Work to be completed
Your copy should hold every record verbatim and none of the pictures.

(Dataset excerpts)
=-=-=

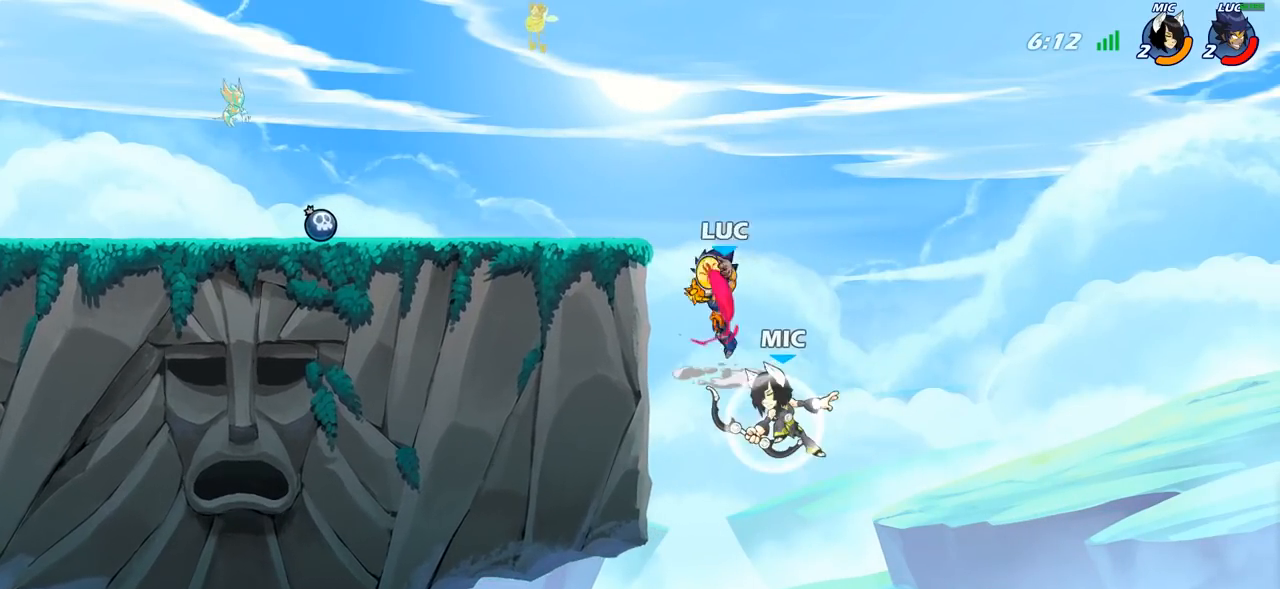
{"buttons": [], "left_stick": "center", "right_stick": "center", "events": [[83, "CIRCLE", "up"], [167, "left_stick", "center"]]}
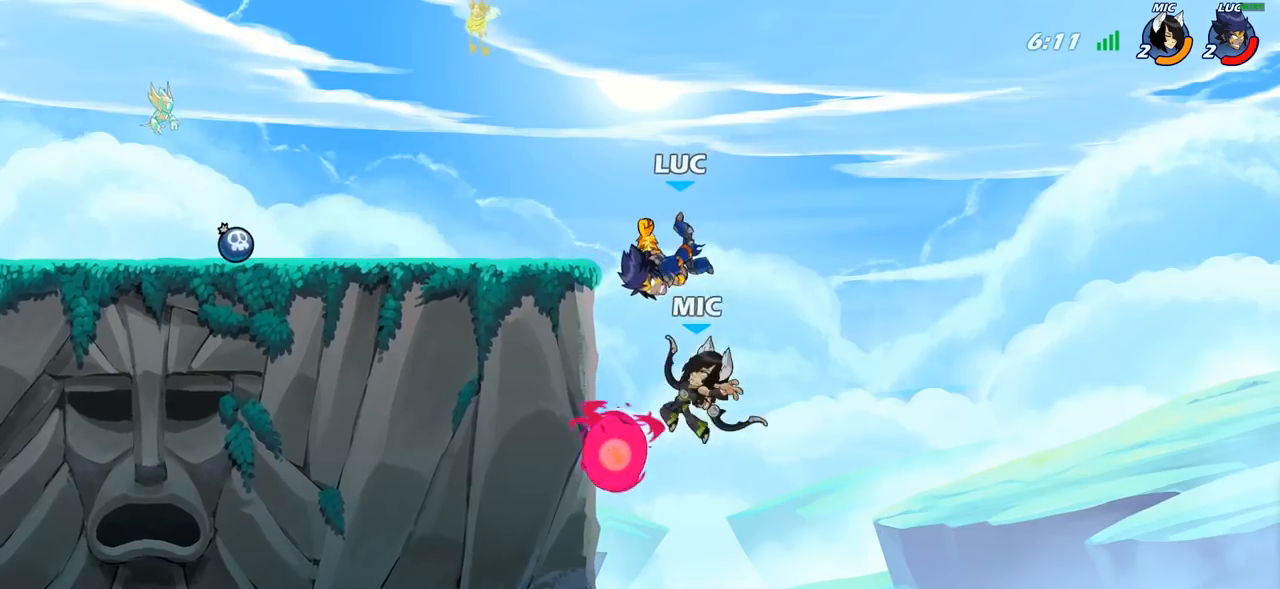
{"buttons": ["CROSS"], "left_stick": "up-left", "right_stick": "center", "events": [[350, "left_stick", "left"], [483, "left_stick", "up-left"], [500, "CROSS", "down"]]}
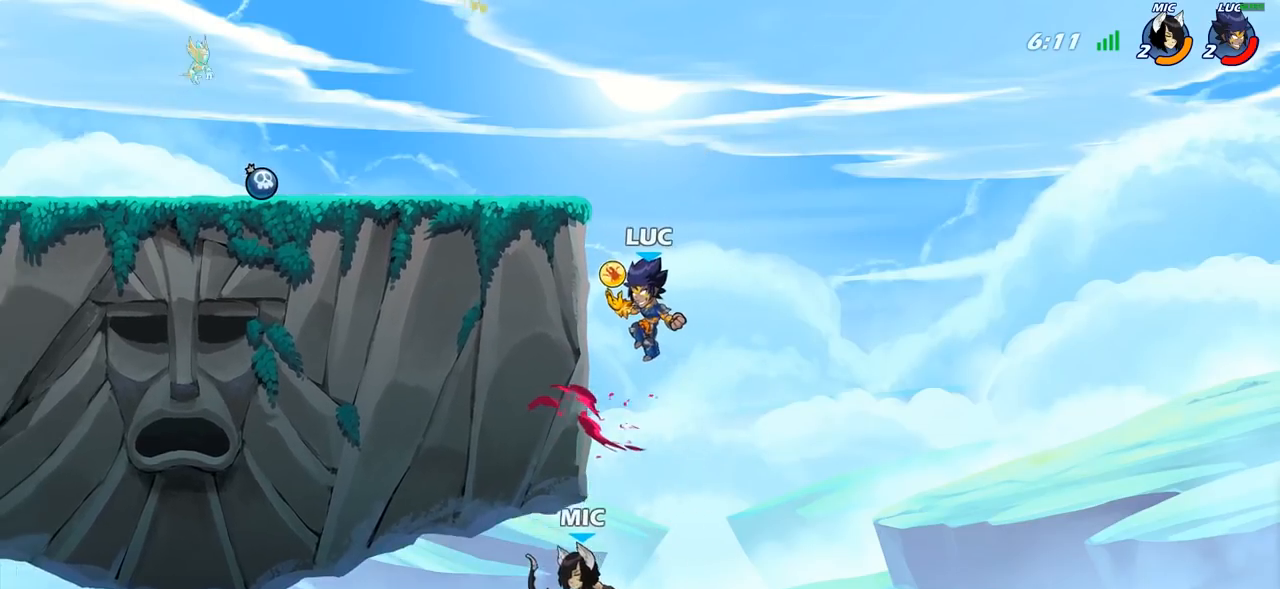
{"buttons": [], "left_stick": "up-left", "right_stick": "center", "events": [[217, "CROSS", "up"]]}
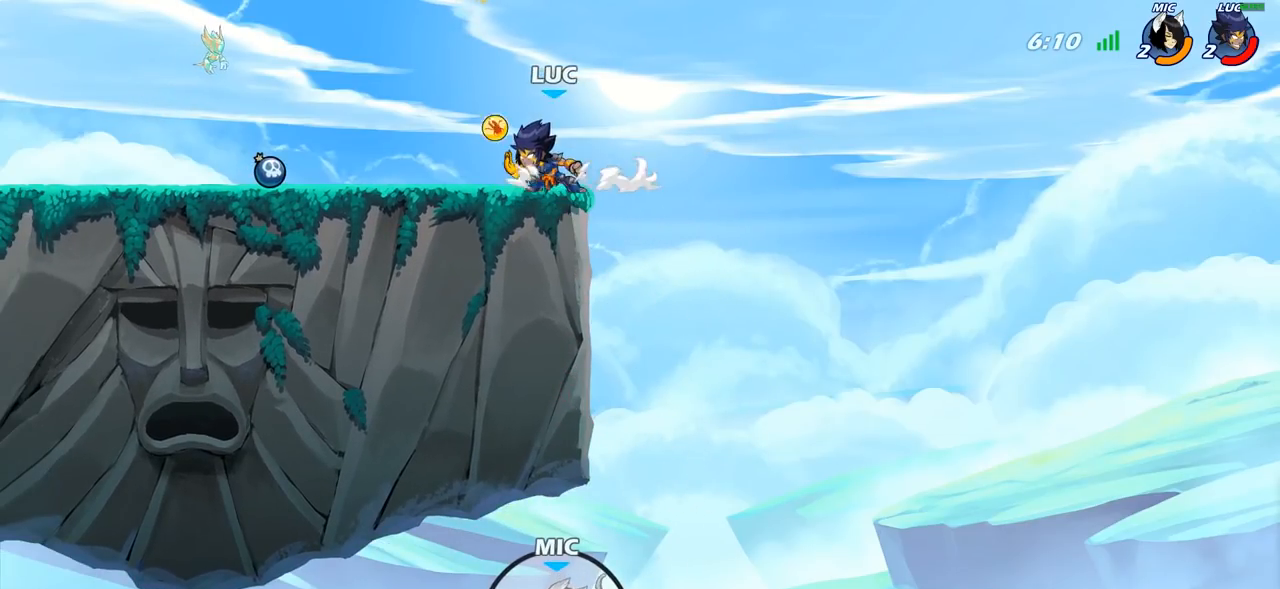
{"buttons": [], "left_stick": "up-right", "right_stick": "center", "events": [[200, "R2", "down"], [233, "CROSS", "down"], [317, "CROSS", "up"], [333, "R2", "up"], [500, "left_stick", "up-right"]]}
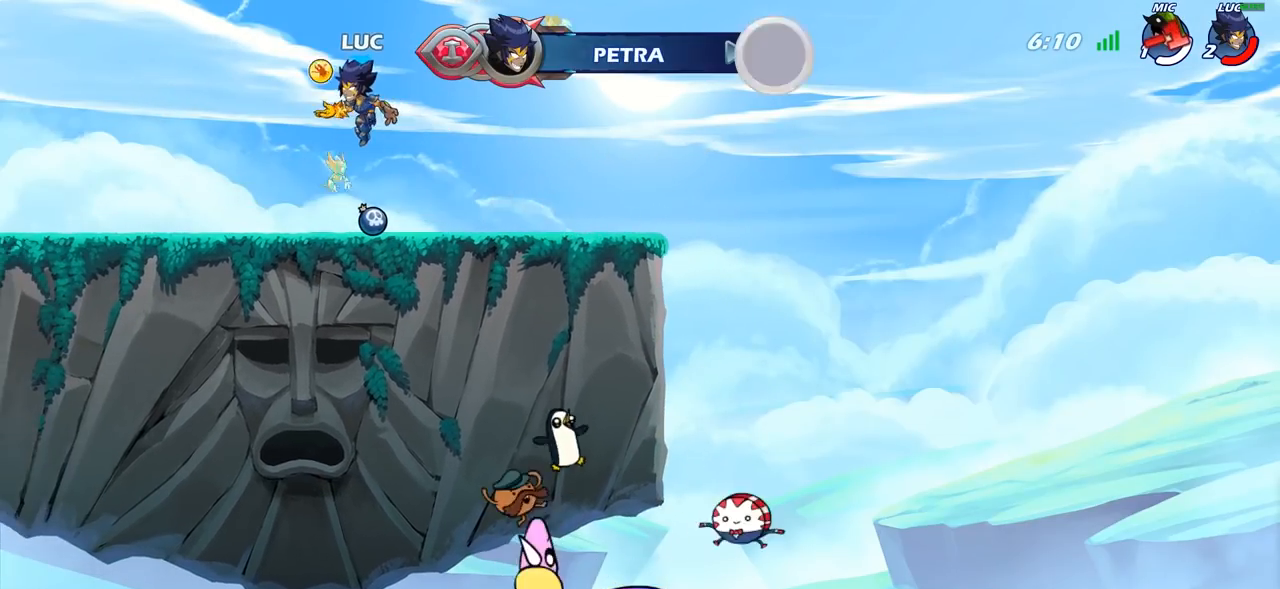
{"buttons": [], "left_stick": "center", "right_stick": "center", "events": [[100, "CIRCLE", "down"], [150, "left_stick", "center"], [200, "CIRCLE", "up"]]}
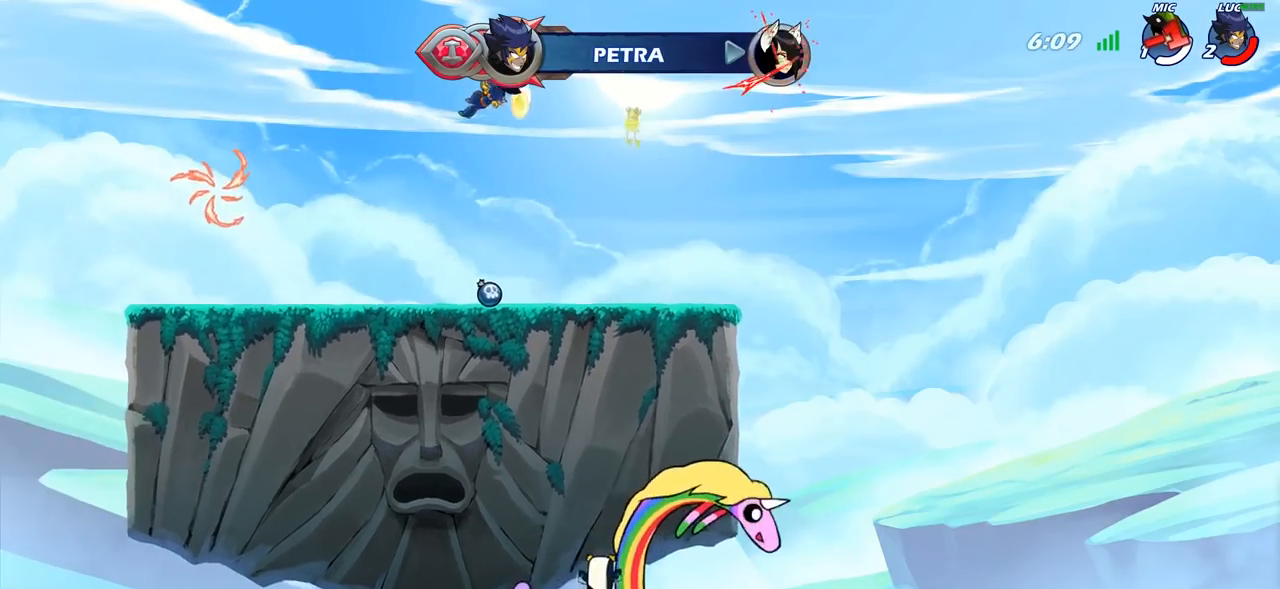
{"buttons": ["CROSS"], "left_stick": "left", "right_stick": "center", "events": [[67, "left_stick", "left"], [483, "CROSS", "down"]]}
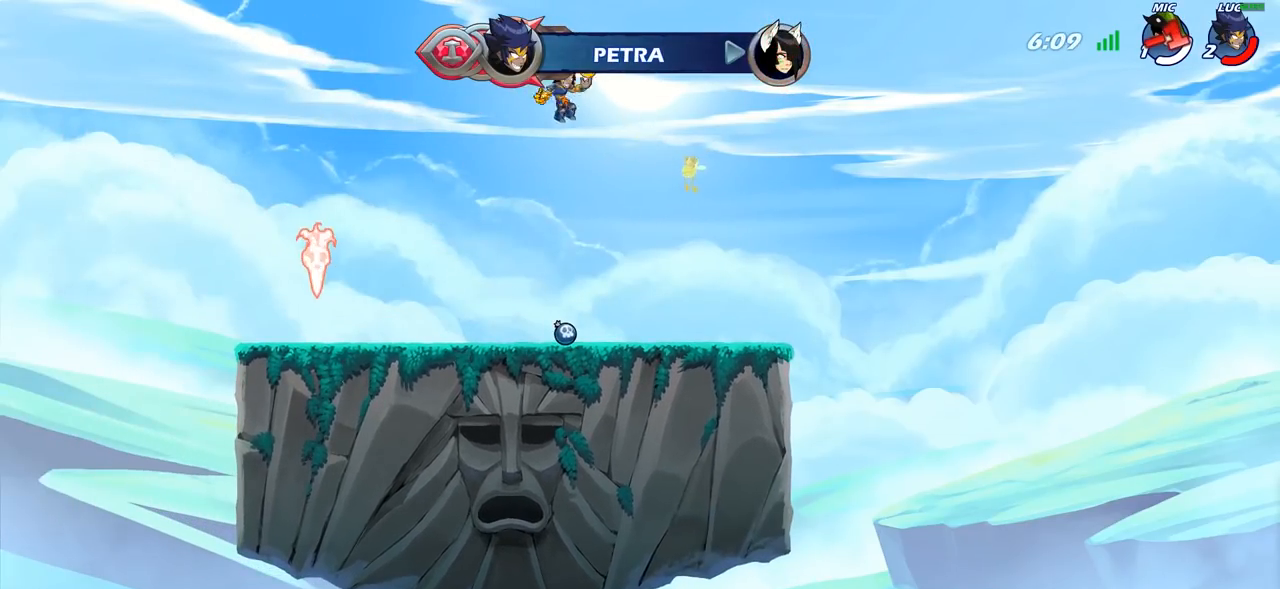
{"buttons": ["R1"], "left_stick": "down-left", "right_stick": "center", "events": [[83, "CROSS", "up"], [100, "left_stick", "up-right"], [267, "R1", "down"], [383, "left_stick", "up-left"], [500, "left_stick", "down-left"]]}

=-=-=

Written answer
{"buttons": [], "left_stick": "center", "right_stick": "center", "events": [[83, "CIRCLE", "up"], [167, "left_stick", "center"]]}
{"buttons": ["CROSS"], "left_stick": "up-left", "right_stick": "center", "events": [[350, "left_stick", "left"], [483, "left_stick", "up-left"], [500, "CROSS", "down"]]}
{"buttons": [], "left_stick": "up-left", "right_stick": "center", "events": [[217, "CROSS", "up"]]}
{"buttons": [], "left_stick": "up-right", "right_stick": "center", "events": [[200, "R2", "down"], [233, "CROSS", "down"], [317, "CROSS", "up"], [333, "R2", "up"], [500, "left_stick", "up-right"]]}
{"buttons": [], "left_stick": "center", "right_stick": "center", "events": [[100, "CIRCLE", "down"], [150, "left_stick", "center"], [200, "CIRCLE", "up"]]}
{"buttons": ["CROSS"], "left_stick": "left", "right_stick": "center", "events": [[67, "left_stick", "left"], [483, "CROSS", "down"]]}
{"buttons": ["R1"], "left_stick": "down-left", "right_stick": "center", "events": [[83, "CROSS", "up"], [100, "left_stick", "up-right"], [267, "R1", "down"], [383, "left_stick", "up-left"], [500, "left_stick", "down-left"]]}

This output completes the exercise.